**What the exercise asks:** Please copy the listing that follows exactly, leaving out any pictures.

--------------------------------

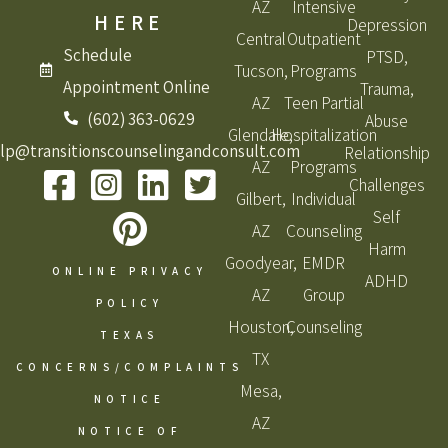
AZ
Intensive
HERE
Depression
Central
Outpatient
Schedule
PTSD,
Tucson,
Programs
Appointment Online
Trauma,
AZ
Teen Partial
(602) 363-0629
Abuse
Glendale,
Hospitalization
lp@transitionscounselingandconsult.com
Relationship
AZ
Programs
Challenges
Gilbert,
Individual
Self
AZ
Counseling
Harm
Goodyear,
EMDR
ONLINE PRIVACY
ADHD
AZ
Group
POLICY
Houston,
Counseling
TEXAS
TX
CONCERNS/COMPLAINTS
Mesa,
NOTICE
AZ
NOTICE OF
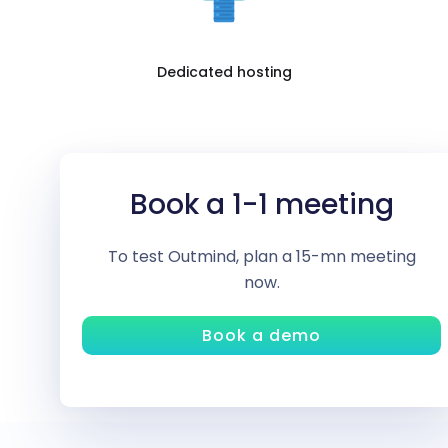
Dedicated hosting
Book a 1-1 meeting
To test Outmind, plan a 15-mn meeting
now.
Book a demo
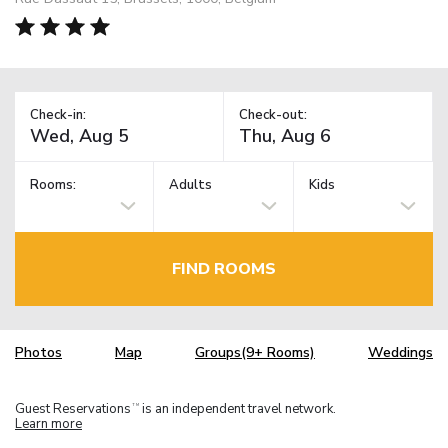
Check-in:
Check-out:
Rooms:
Adults
Kids
FIND ROOMS
Photos
Map
Groups(9+ Rooms)
Weddings
Guest Reservations
is an independent travel network.
TM
Learn more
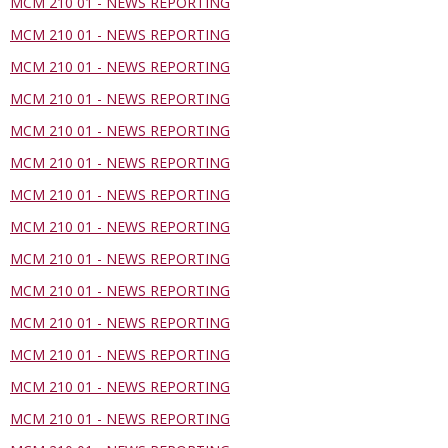
MCM 210 01 - NEWS REPORTING
MCM 210 01 - NEWS REPORTING
MCM 210 01 - NEWS REPORTING
MCM 210 01 - NEWS REPORTING
MCM 210 01 - NEWS REPORTING
MCM 210 01 - NEWS REPORTING
MCM 210 01 - NEWS REPORTING
MCM 210 01 - NEWS REPORTING
MCM 210 01 - NEWS REPORTING
MCM 210 01 - NEWS REPORTING
MCM 210 01 - NEWS REPORTING
MCM 210 01 - NEWS REPORTING
MCM 210 01 - NEWS REPORTING
MCM 210 01 - NEWS REPORTING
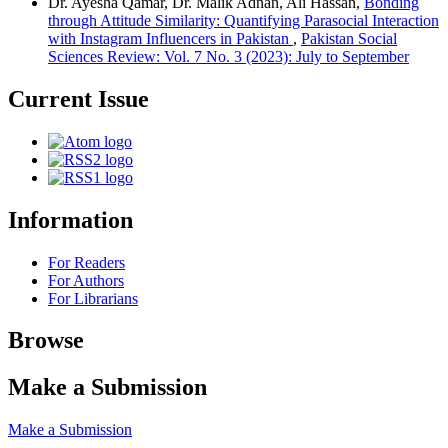
Dr. Ayesha Qamar, Dr. Malik Adnan, Ali Hassan,
Bonding
through Attitude Similarity: Quantifying Parasocial Interaction
with Instagram Influencers in Pakistan
,
Pakistan Social
Sciences Review: Vol. 7 No. 3 (2023): July to September
Current Issue
Information
For Readers
For Authors
For Librarians
Browse
Make a Submission
Make a Submission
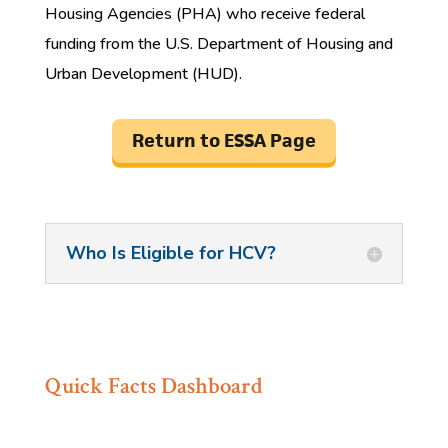
Housing Agencies (PHA) who receive federal
funding from the U.S. Department of Housing and
Urban Development (HUD).
Return to ESSA Page
Who Is Eligible for HCV?
Quick Facts Dashboard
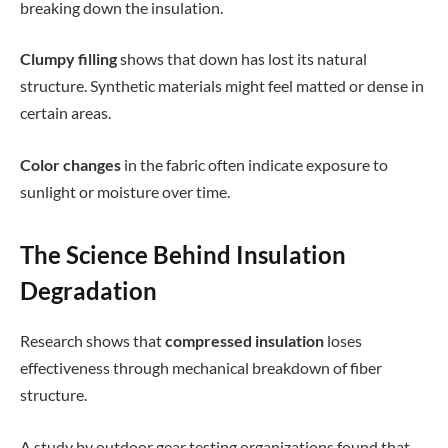
breaking down the insulation.
Clumpy filling
shows that down has lost its natural
structure. Synthetic materials might feel matted or dense in
certain areas.
Color changes
in the fabric often indicate exposure to
sunlight or moisture over time.
The Science Behind Insulation
Degradation
Research shows that
compressed insulation
loses
effectiveness through mechanical breakdown of fiber
structure.
A study by outdoor gear testing organizations found that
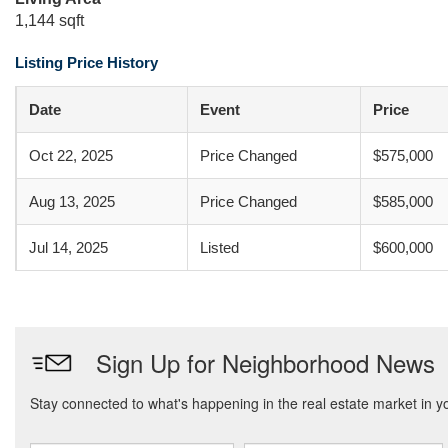
1,144 sqft
Listing Price History
Date
Event
Price
Oct 22, 2025
Price Changed
$575,000
Aug 13, 2025
Price Changed
$585,000
Jul 14, 2025
Listed
$600,000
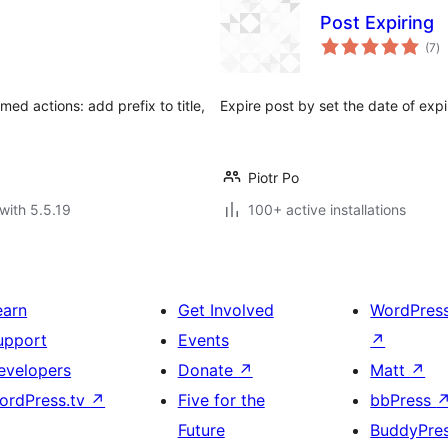
Post Expiring
to
(7
)
ra
med actions: add prefix to title,
Expire post by set the date of expi
Piotr Po
with 5.5.19
100+ active installations
earn
Get Involved
WordPres
upport
Events
↗
evelopers
Donate
↗
Matt
↗
ordPress.tv
↗
Five for the
bbPress
Future
BuddyPre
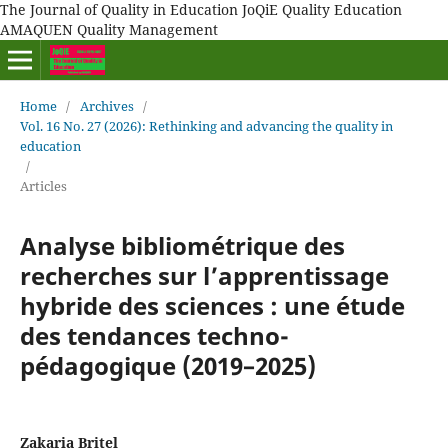
The Journal of Quality in Education JoQiE Quality Education
AMAQUEN Quality Management
Home
/
Archives
/
Vol. 16 No. 27 (2026): Rethinking and advancing the quality in
education
/
Articles
Analyse bibliométrique des
recherches sur l’apprentissage
hybride des sciences : une étude
des tendances techno-
pédagogique (2019–2025)
Zakaria Britel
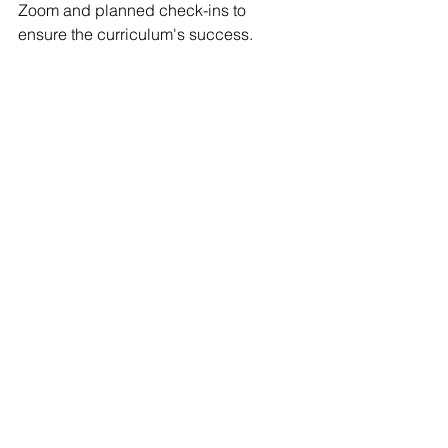
Zoom and planned check-ins to 
ensure the curriculum's success.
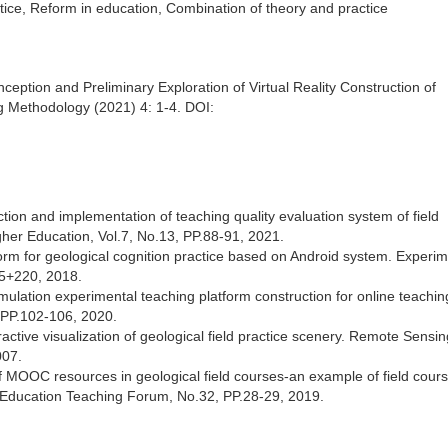
ctice, Reform in education, Combination of theory and practice
eption and Preliminary Exploration of Virtual Reality Construction of
g Methodology (2021) 4: 1-4. DOI:
tion and implementation of teaching quality evaluation system of field
igher Education, Vol.7, No.13, PP.88-91, 2021.
orm for geological cognition practice based on Android system. Experim
5+220, 2018.
lation experimental teaching platform construction for online teaching
 PP.102-106, 2020.
ractive visualization of geological field practice scenery. Remote Sensin
007.
f MOOC resources in geological field courses-an example of field cours
. Education Teaching Forum, No.32, PP.28-29, 2019.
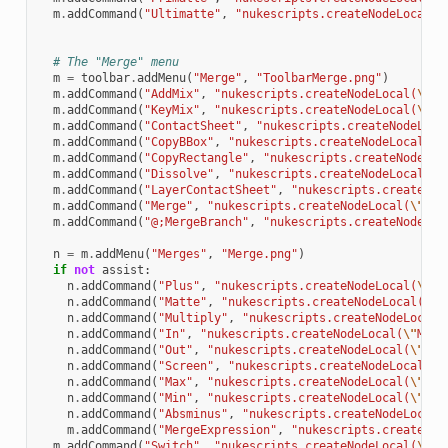
m
.
addCommand
(
"Ultimatte"
,
"nukescripts.createNodeLocal(
\
# The "Merge" menu
m
=
toolbar
.
addMenu
(
"Merge"
,
"ToolbarMerge.png"
)
m
.
addCommand
(
"AddMix"
,
"nukescripts.createNodeLocal(
\"
Ad
m
.
addCommand
(
"KeyMix"
,
"nukescripts.createNodeLocal(
\"
Ke
m
.
addCommand
(
"ContactSheet"
,
"nukescripts.createNodeLoca
m
.
addCommand
(
"CopyBBox"
,
"nukescripts.createNodeLocal(
\"
m
.
addCommand
(
"CopyRectangle"
,
"nukescripts.createNodeLoc
m
.
addCommand
(
"Dissolve"
,
"nukescripts.createNodeLocal(
\"
m
.
addCommand
(
"LayerContactSheet"
,
"nukescripts.createNod
m
.
addCommand
(
"Merge"
,
"nukescripts.createNodeLocal(
\"
Mer
m
.
addCommand
(
"@;MergeBranch"
,
"nukescripts.createNodeLoc
n
=
m
.
addMenu
(
"Merges"
,
"Merge.png"
)
if
not
assist
:
n
.
addCommand
(
"Plus"
,
"nukescripts.createNodeLocal(
\"
Me
n
.
addCommand
(
"Matte"
,
"nukescripts.createNodeLocal(
\"
M
n
.
addCommand
(
"Multiply"
,
"nukescripts.createNodeLocal(
n
.
addCommand
(
"In"
,
"nukescripts.createNodeLocal(
\"
Merg
n
.
addCommand
(
"Out"
,
"nukescripts.createNodeLocal(
\"
Mer
n
.
addCommand
(
"Screen"
,
"nukescripts.createNodeLocal(
\"
n
.
addCommand
(
"Max"
,
"nukescripts.createNodeLocal(
\"
Mer
n
.
addCommand
(
"Min"
,
"nukescripts.createNodeLocal(
\"
Mer
n
.
addCommand
(
"Absminus"
,
"nukescripts.createNodeLocal(
m
.
addCommand
(
"MergeExpression"
,
"nukescripts.createNod
m
.
addCommand
(
"Switch"
,
"nukescripts.createNodeLocal(
\"
Sw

--------------------------------

**Answer to the problem:**
AZ
Intensive
HERE
Depression
Central
Outpatient
Schedule
PTSD,
Tucson,
Programs
Appointment Online
Trauma,
AZ
Teen Partial
(602) 363-0629
Abuse
Glendale,
Hospitalization
lp@transitionscounselingandconsult.com
Relationship
AZ
Programs
Challenges
Gilbert,
Individual
Self
AZ
Counseling
Harm
Goodyear,
EMDR
ONLINE PRIVACY
ADHD
AZ
Group
POLICY
Houston,
Counseling
TEXAS
TX
CONCERNS/COMPLAINTS
Mesa,
NOTICE
AZ
NOTICE OF
Dedicated hosting
Book a 1-1 meeting
To test Outmind, plan a 15-mn meeting
now.
Book a demo
Check-in:
Check-out:
Rooms:
Adults
Kids
FIND ROOMS
Photos
Map
Groups(9+ Rooms)
Weddings
Guest Reservations
is an independent travel network.
TM
Learn more
MCM 210 01 - NEWS REPORTING
MCM 210 01 - NEWS REPORTING
MCM 210 01 - NEWS REPORTING
MCM 210 01 - NEWS REPORTING
MCM 210 01 - NEWS REPORTING
MCM 210 01 - NEWS REPORTING
MCM 210 01 - NEWS REPORTING
MCM 210 01 - NEWS REPORTING
MCM 210 01 - NEWS REPORTING
MCM 210 01 - NEWS REPORTING
MCM 210 01 - NEWS REPORTING
MCM 210 01 - NEWS REPORTING
MCM 210 01 - NEWS REPORTING
MCM 210 01 - NEWS REPORTING
Dr. Ayesha Qamar, Dr. Malik Adnan, Ali Hassan,
Bonding
through Attitude Similarity: Quantifying Parasocial Interaction
with Instagram Influencers in Pakistan
,
Pakistan Social
Sciences Review: Vol. 7 No. 3 (2023): July to September
Current Issue
Information
For Readers
For Authors
For Librarians
Browse
Make a Submission
Make a Submission
Housing Agencies (PHA) who receive federal
funding from the U.S. Department of Housing and
Urban Development (HUD).
Return to ESSA Page
Who Is Eligible for HCV?
Quick Facts Dashboard
breaking down the insulation.
Clumpy filling
shows that down has lost its natural
structure. Synthetic materials might feel matted or dense in
certain areas.
Color changes
in the fabric often indicate exposure to
sunlight or moisture over time.
The Science Behind Insulation
Degradation
Research shows that
compressed insulation
loses
effectiveness through mechanical breakdown of fiber
structure.
A study by outdoor gear testing organizations found that
1,144 sqft
Listing Price History
Date
Event
Price
Oct 22, 2025
Price Changed
$575,000
Aug 13, 2025
Price Changed
$585,000
Jul 14, 2025
Listed
$600,000
Post Expiring
to
(7
)
ra
med actions: add prefix to title,
Expire post by set the date of expi
Piotr Po
with 5.5.19
100+ active installations
earn
Get Involved
WordPres
upport
Events
↗
evelopers
Donate
↗
Matt
↗
ordPress.tv
↗
Five for the
bbPress
Future
BuddyPre
The Journal of Quality in Education JoQiE Quality Education
AMAQUEN Quality Management
Home
/
Archives
/
Vol. 16 No. 27 (2026): Rethinking and advancing the quality in
education
/
Articles
Analyse bibliométrique des
recherches sur l’apprentissage
hybride des sciences : une étude
des tendances techno-
pédagogique (2019–2025)
Zakaria Britel
Zoom and planned check-ins to 
ensure the curriculum's success.
ctice, Reform in education, Combination of theory and practice
eption and Preliminary Exploration of Virtual Reality Construction of
g Methodology (2021) 4: 1-4. DOI:
tion and implementation of teaching quality evaluation system of field
igher Education, Vol.7, No.13, PP.88-91, 2021.
orm for geological cognition practice based on Android system. Experim
5+220, 2018.
lation experimental teaching platform construction for online teaching
 PP.102-106, 2020.
ractive visualization of geological field practice scenery. Remote Sensin
007.
f MOOC resources in geological field courses-an example of field cours
. Education Teaching Forum, No.32, PP.28-29, 2019.
m
.
addCommand
(
"Ultimatte"
,
"nukescripts.createNodeLocal(
\
# The "Merge" menu
m
=
toolbar
.
addMenu
(
"Merge"
,
"ToolbarMerge.png"
)
m
.
addCommand
(
"AddMix"
,
"nukescripts.createNodeLocal(
\"
Ad
m
.
addCommand
(
"KeyMix"
,
"nukescripts.createNodeLocal(
\"
Ke
m
.
addCommand
(
"ContactSheet"
,
"nukescripts.createNodeLoca
m
.
addCommand
(
"CopyBBox"
,
"nukescripts.createNodeLocal(
\"
m
.
addCommand
(
"CopyRectangle"
,
"nukescripts.createNodeLoc
m
.
addCommand
(
"Dissolve"
,
"nukescripts.createNodeLocal(
\"
m
.
addCommand
(
"LayerContactSheet"
,
"nukescripts.createNod
m
.
addCommand
(
"Merge"
,
"nukescripts.createNodeLocal(
\"
Mer
m
.
addCommand
(
"@;MergeBranch"
,
"nukescripts.createNodeLoc
n
=
m
.
addMenu
(
"Merges"
,
"Merge.png"
)
if
not
assist
:
n
.
addCommand
(
"Plus"
,
"nukescripts.createNodeLocal(
\"
Me
n
.
addCommand
(
"Matte"
,
"nukescripts.createNodeLocal(
\"
M
n
.
addCommand
(
"Multiply"
,
"nukescripts.createNodeLocal(
n
.
addCommand
(
"In"
,
"nukescripts.createNodeLocal(
\"
Merg
n
.
addCommand
(
"Out"
,
"nukescripts.createNodeLocal(
\"
Mer
n
.
addCommand
(
"Screen"
,
"nukescripts.createNodeLocal(
\"
n
.
addCommand
(
"Max"
,
"nukescripts.createNodeLocal(
\"
Mer
n
.
addCommand
(
"Min"
,
"nukescripts.createNodeLocal(
\"
Mer
n
.
addCommand
(
"Absminus"
,
"nukescripts.createNodeLocal(
m
.
addCommand
(
"MergeExpression"
,
"nukescripts.createNod
m
.
addCommand
(
"Switch"
,
"nukescripts.createNodeLocal(
\"
Sw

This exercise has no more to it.